- _To-do item_
Although the entries hold pictures, only their words are printed back, exactly as given.

Dataset excerpts:
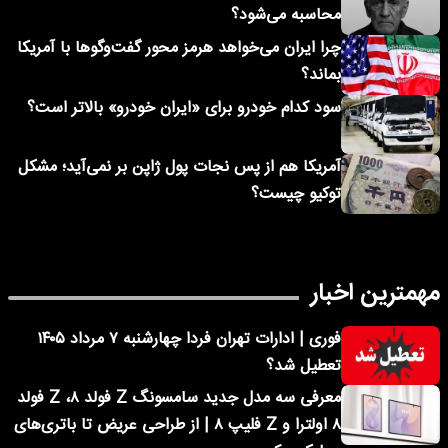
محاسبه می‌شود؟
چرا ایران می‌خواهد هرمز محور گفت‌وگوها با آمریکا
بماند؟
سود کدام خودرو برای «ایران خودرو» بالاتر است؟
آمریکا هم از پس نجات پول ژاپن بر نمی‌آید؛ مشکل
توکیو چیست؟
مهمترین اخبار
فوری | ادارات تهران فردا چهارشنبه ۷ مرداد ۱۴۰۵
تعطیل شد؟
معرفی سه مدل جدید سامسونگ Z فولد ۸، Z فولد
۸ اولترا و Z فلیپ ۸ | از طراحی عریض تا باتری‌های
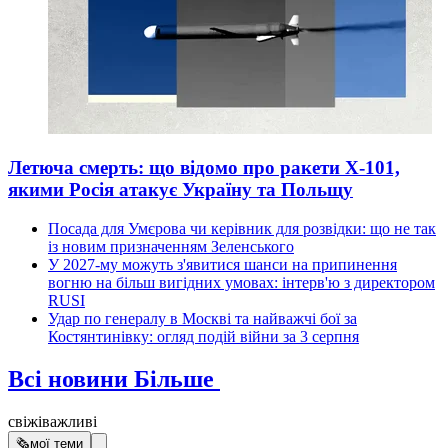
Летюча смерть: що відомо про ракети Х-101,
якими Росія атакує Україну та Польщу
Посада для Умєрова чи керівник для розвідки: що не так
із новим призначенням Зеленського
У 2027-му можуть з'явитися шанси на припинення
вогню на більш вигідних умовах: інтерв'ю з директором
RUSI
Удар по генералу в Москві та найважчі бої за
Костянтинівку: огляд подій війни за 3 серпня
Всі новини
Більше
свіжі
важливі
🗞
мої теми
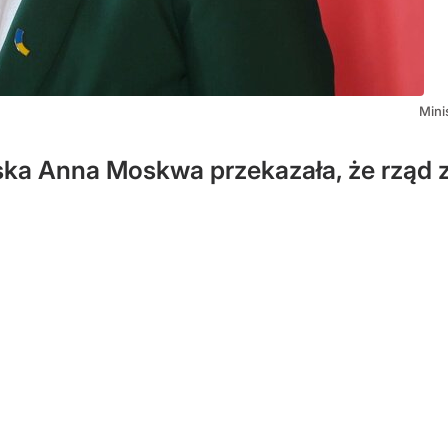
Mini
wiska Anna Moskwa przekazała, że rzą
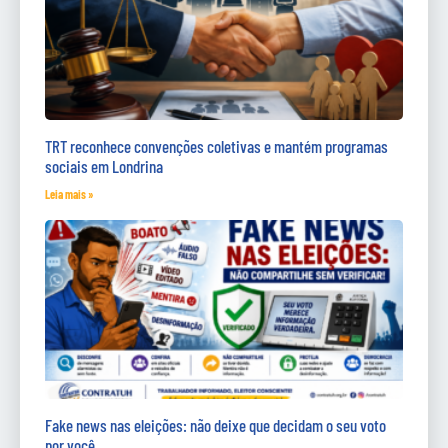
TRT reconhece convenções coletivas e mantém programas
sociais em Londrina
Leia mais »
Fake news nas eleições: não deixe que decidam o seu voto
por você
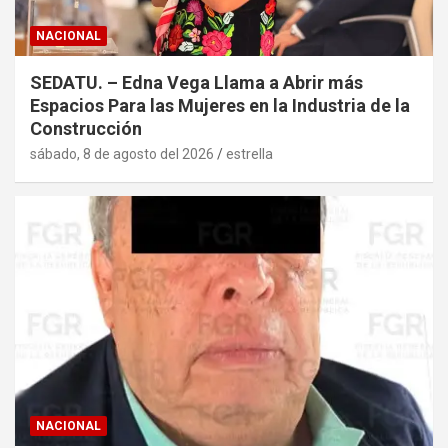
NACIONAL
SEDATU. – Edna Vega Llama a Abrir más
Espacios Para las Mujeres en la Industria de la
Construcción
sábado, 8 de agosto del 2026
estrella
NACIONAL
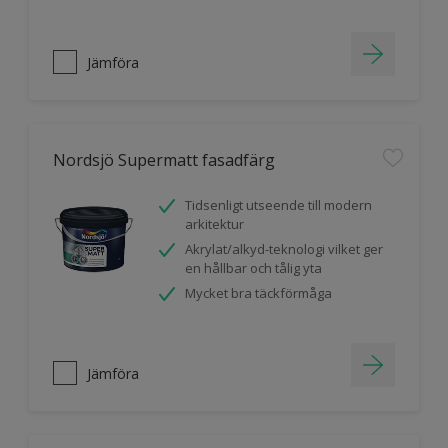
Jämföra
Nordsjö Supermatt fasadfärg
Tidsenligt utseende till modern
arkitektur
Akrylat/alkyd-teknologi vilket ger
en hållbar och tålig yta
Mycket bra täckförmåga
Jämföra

- _Answer to this exercise_
محاسبه می‌شود؟
چرا ایران می‌خواهد هرمز محور گفت‌وگوها با آمریکا
بماند؟
سود کدام خودرو برای «ایران خودرو» بالاتر است؟
آمریکا هم از پس نجات پول ژاپن بر نمی‌آید؛ مشکل
توکیو چیست؟
مهمترین اخبار
فوری | ادارات تهران فردا چهارشنبه ۷ مرداد ۱۴۰۵
تعطیل شد؟
معرفی سه مدل جدید سامسونگ Z فولد ۸، Z فولد
۸ اولترا و Z فلیپ ۸ | از طراحی عریض تا باتری‌های
Летюча смерть: що відомо про ракети Х-101,
якими Росія атакує Україну та Польщу
Посада для Умєрова чи керівник для розвідки: що не так
із новим призначенням Зеленського
У 2027-му можуть з'явитися шанси на припинення
вогню на більш вигідних умовах: інтерв'ю з директором
RUSI
Удар по генералу в Москві та найважчі бої за
Костянтинівку: огляд подій війни за 3 серпня
Всі новини
Більше
свіжі
важливі
🗞
мої теми
Mini
wiska Anna Moskwa przekazała, że rzą
TRT reconhece convenções coletivas e mantém programas
sociais em Londrina
Leia mais »
Fake news nas eleições: não deixe que decidam o seu voto
por você
NACIONAL
SEDATU. – Edna Vega Llama a Abrir más
Espacios Para las Mujeres en la Industria de la
Construcción
sábado, 8 de agosto del 2026
estrella
NACIONAL
Jämföra
Nordsjö Supermatt fasadfärg
Tidsenligt utseende till modern
arkitektur
Akrylat/alkyd-teknologi vilket ger
en hållbar och tålig yta
Mycket bra täckförmåga
Jämföra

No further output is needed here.